2. Compilers try as hard as they can to remove virtual functions. It is called "devirtualization" and is important optimization in C++ compilers. Java and C# and similar languages too. Here's example where virtual function disappears, because compiler figures out which concrete function is used as virtual function: https://godbolt.org/z/1EnfrsYbz
   Here are two presentations from clang & llvm how they do devirtualization optimizations:

3. Depends on function definition. If it has external linkage, it will still produce actual function code in object file, because maybe some other TU is using it. If it has internal linkage, then no - it won't produce function body. If you always want the latter, then use static inline vs just inline

4. It can if compiler can inline / figure out exactly which function is called through function pointer. Example: https://godbolt.org/z/nnoqnh96o
   Function pointers do not point to inlined places, they point to actual function. Even if other places get inlined. Example: https://godbolt.org/z/KWPMe5adG You can see number() function has big() function inlined, but number_runtime() function has function pointer to original big() function.

Thanks for the answers!

Compilers try as hard as they can to remove virtual functions. It is called "devirtualization" and is important optimization in C++ compilers. Java and C# and similar languages too. Here's example where virtual function disappears, because compiler figures out which concrete function is used as virtual function: https://godbolt.org/z/1EnfrsYbz Here are two presentations from clang & llvm how they do devirtualization optimizations:

Haven't watched the 2 clips yet, but does "devirtualization" here mean just don't use the virtual pointer or literally remove the virtual pointer from the base class and all the derived ones (and reduce the size of all the instances of those classes) when it knows it can always inline the function.

Function pointers do not point to inlined places, they point to actual function. Even if other places get inlined.

Why is it? Why couldn't it point to the inlined one? Doing that will certainly reduce the overall code size, right? Especially in your example when the function just returns an int, so pointing it to the inlined one is very easy.

devirtualization means change virtual function calls (which are indirect) to direct calls - as that allows possibility of inlining and more optimizations removing whole call.

Virtual table pointer will still be there. Afaik that never gets removed.

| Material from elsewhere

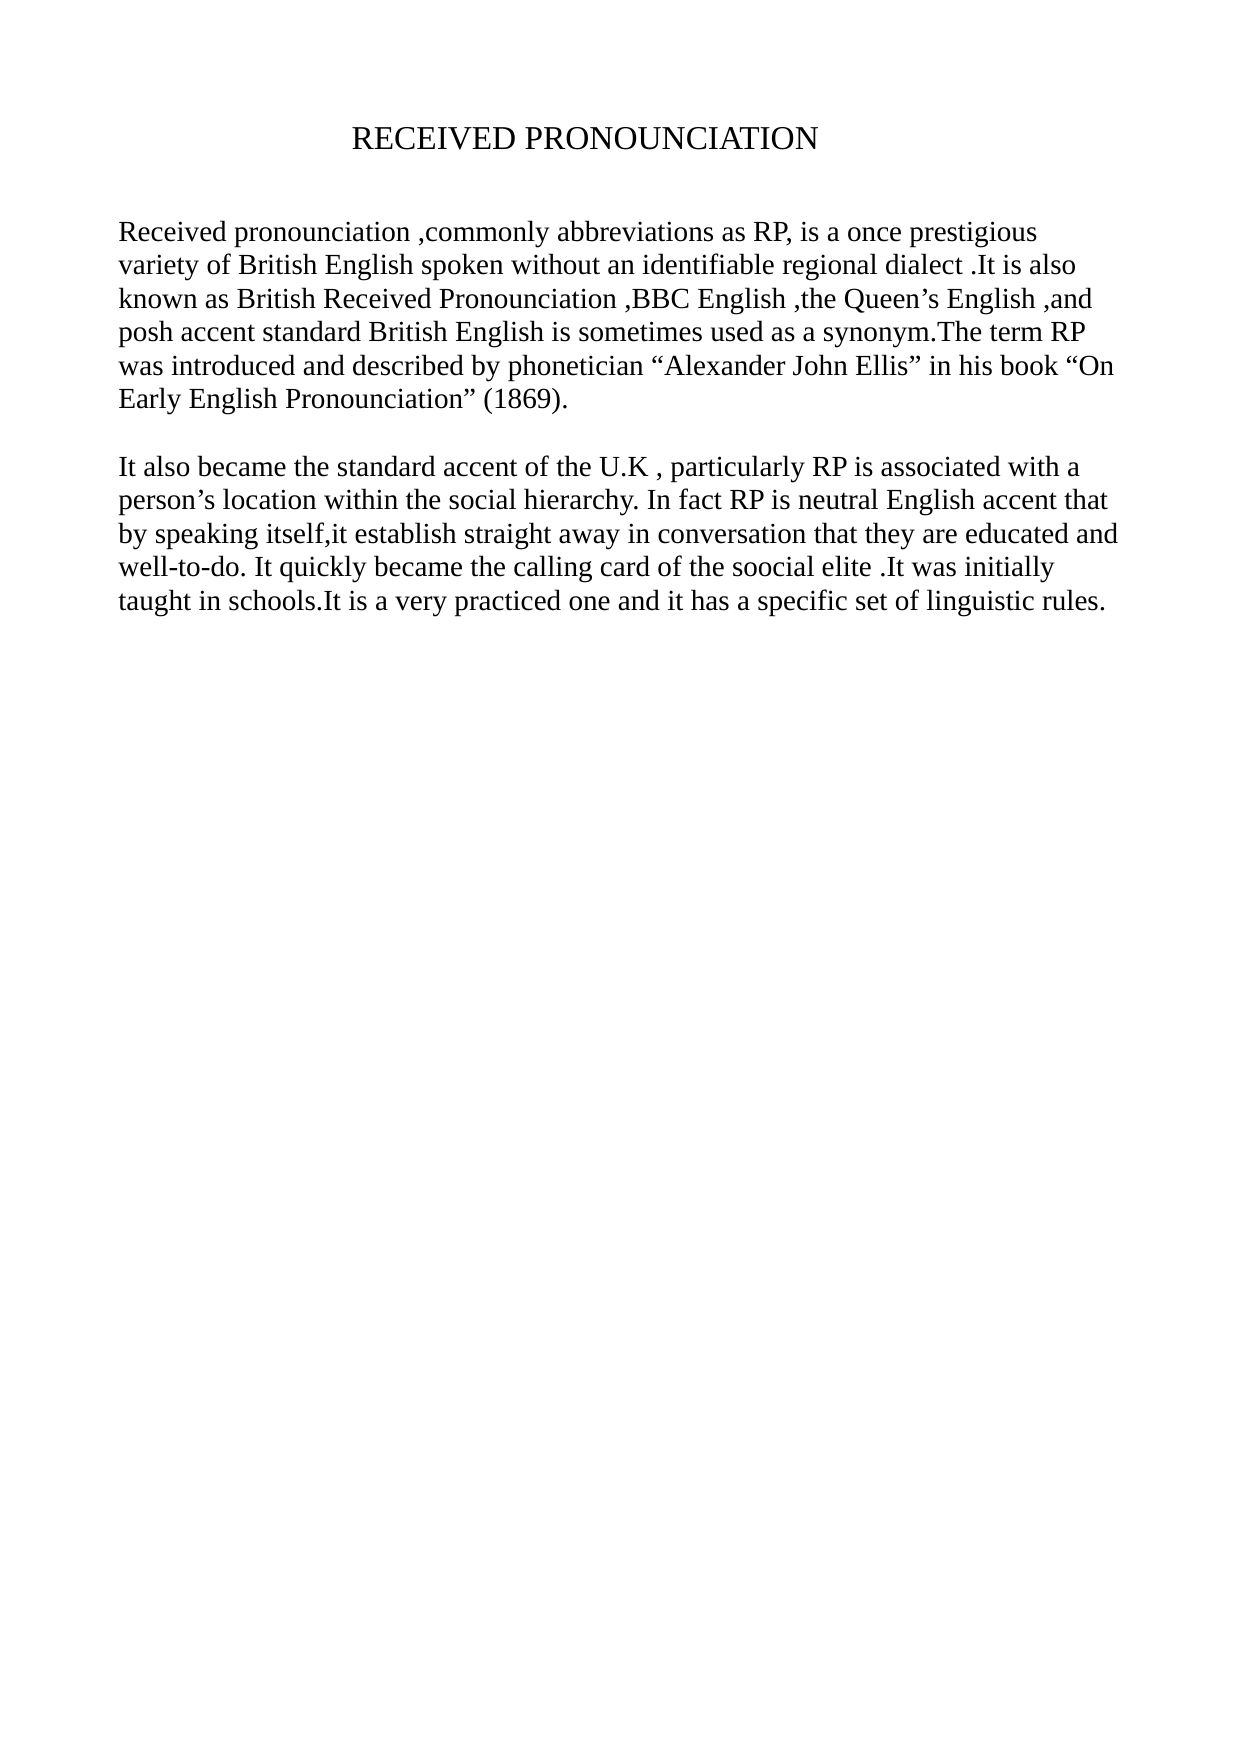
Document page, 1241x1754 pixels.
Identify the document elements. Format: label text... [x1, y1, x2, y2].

text Received pronounciation ,commonly abbreviations as RP, is a once prestigious variety of British English spoken without an identifiable regional dialect .It is also known as British Received Pronounciation ,BBC English ,the Queen’s English ,and posh accent standard British English is sometimes used as a synonym.The term RP was introduced and described by phonetician “Alexander John Ellis” in his book “On Early English Pronounciation” (1869). [118, 214, 1122, 415]
text It also became the standard accent of the U.K , particularly RP is associated with a person’s location within the social hierarchy. In fact RP is neutral English accent that by speaking itself,it establish straight away in conversation that they are educated and well-to-do. It quickly became the calling card of the soocial elite .It was initially taught in schools.It is a very practiced one and it has a specific set of linguistic rules. [118, 449, 1122, 616]
text RECEIVED PRONOUNCIATION [118, 118, 1122, 156]
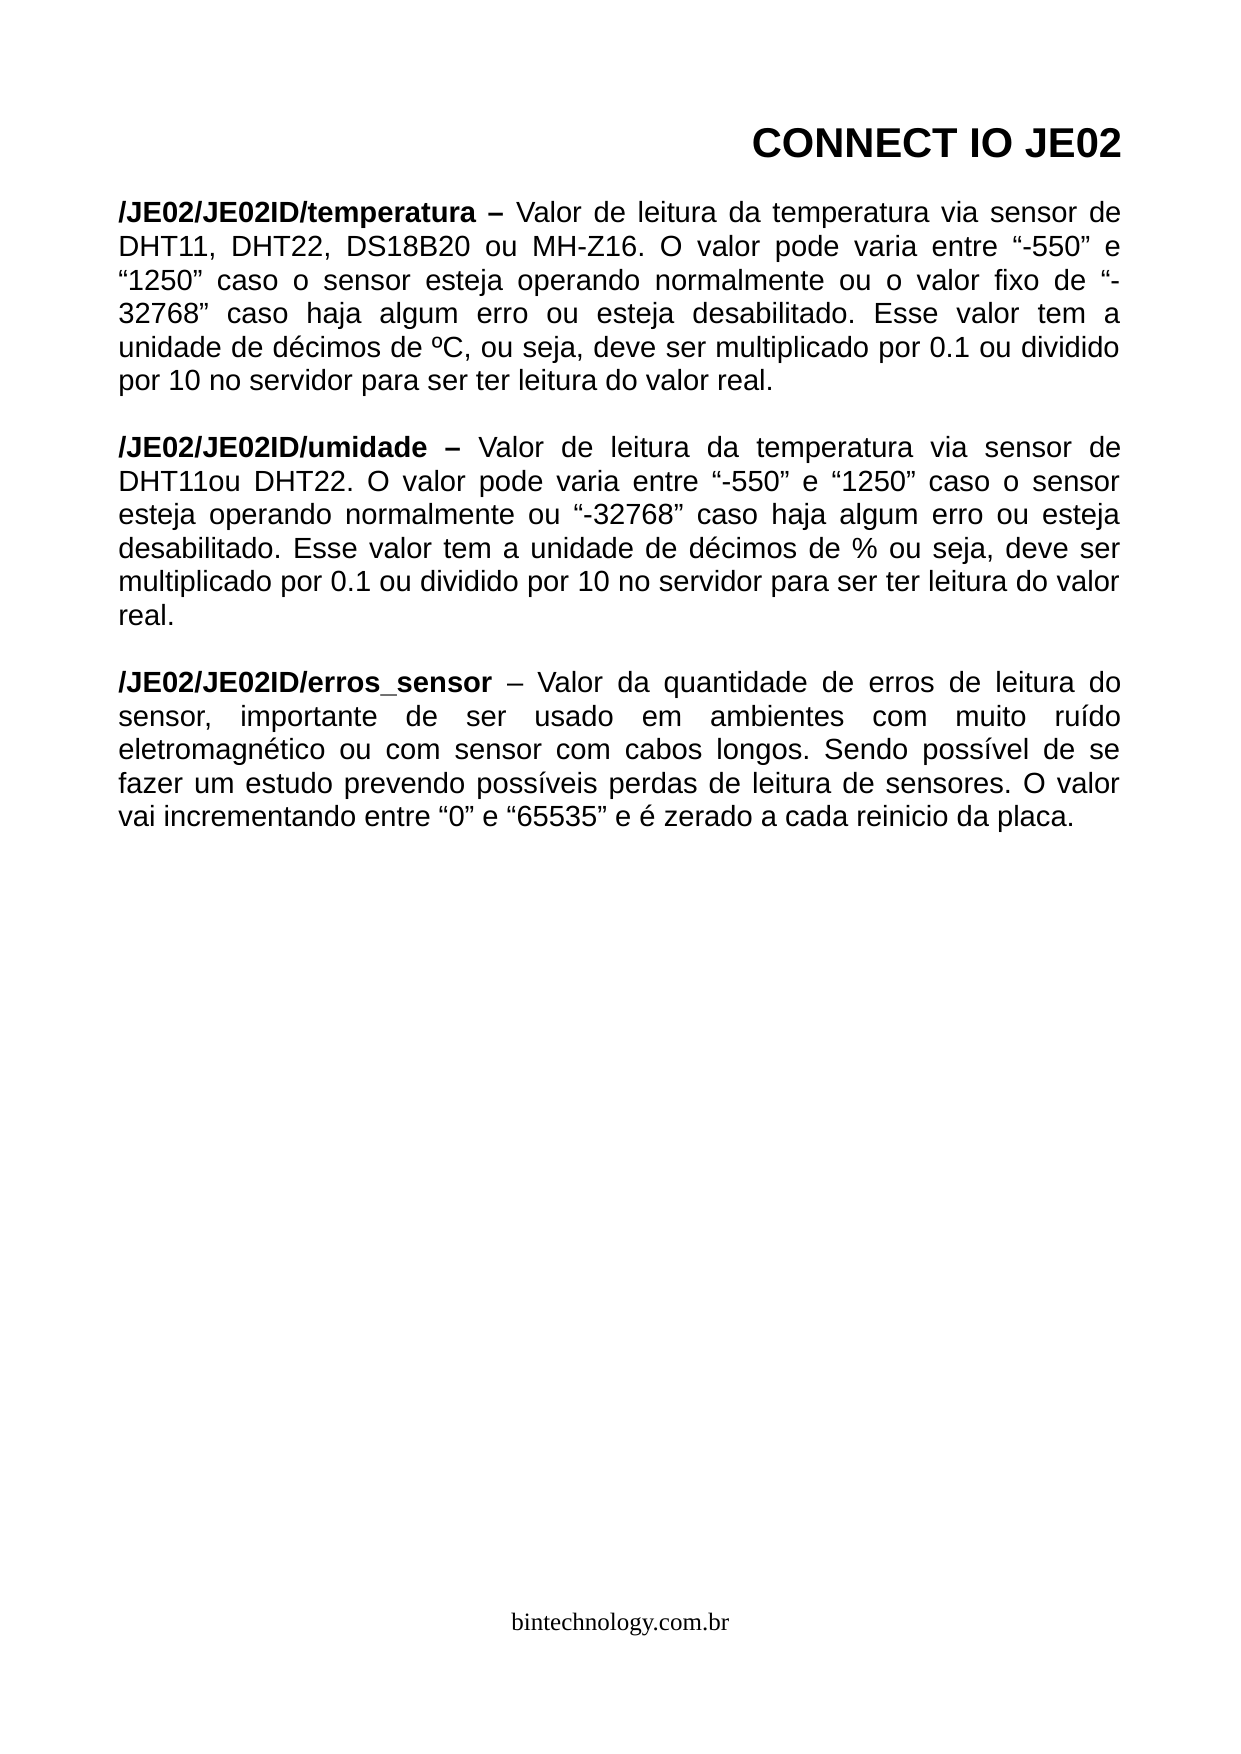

Function pointers do not point to inlined places, because that's not a real function anymore. Inlined code gets mixed with code in wherever it was inlined - but when you call inlined function you don't want to execute that other code, only function's one.

Also the C standard requires two pointers be equal only when they point to same thing. So having &number == &big expression be true would violate C standard. They must be separate things.

My previous example is too simple to show how inlined function code changes. Yes, produced code looks identical - but that can be de-duplicated by linker (it will keep only one copy of identical functions).

Here's a better example: https://godbolt.org/z/jse649h8o

While big() function is inlined into foo() function, the bar() function refers to big() as function pointer. Because it cannot point anywhere inside foo() function to return that 100000 number, foo() function performs different calculation.

Yes, produced code looks identical - but that can be de-duplicated by the linker (it will keep only one copy of identical functions).

What did you mean here? What would the linker do?

If compiled functions (or global variables) contains identical bytes, the linker can put only one copy in final binary and adjust all references to point to same location.

On Windows this is done if you use /Gy cl.exe argument (which is used by default in /O1 or /O2) and /OPT:ICF link.exe argument (which is used by default if no /DEBUG is specified).

1. But doesn't that make &ptr1 == &ptr2 expression equal to true.
2. If the compiler can do that then why can't they do the same for the inlined case? For example, a simple function, that only returns 100, get called in 2 places: the first one gets inlined, the second one is like your example (through a function pointer that can't be inlined). Why can't it just point the pointer to the first one?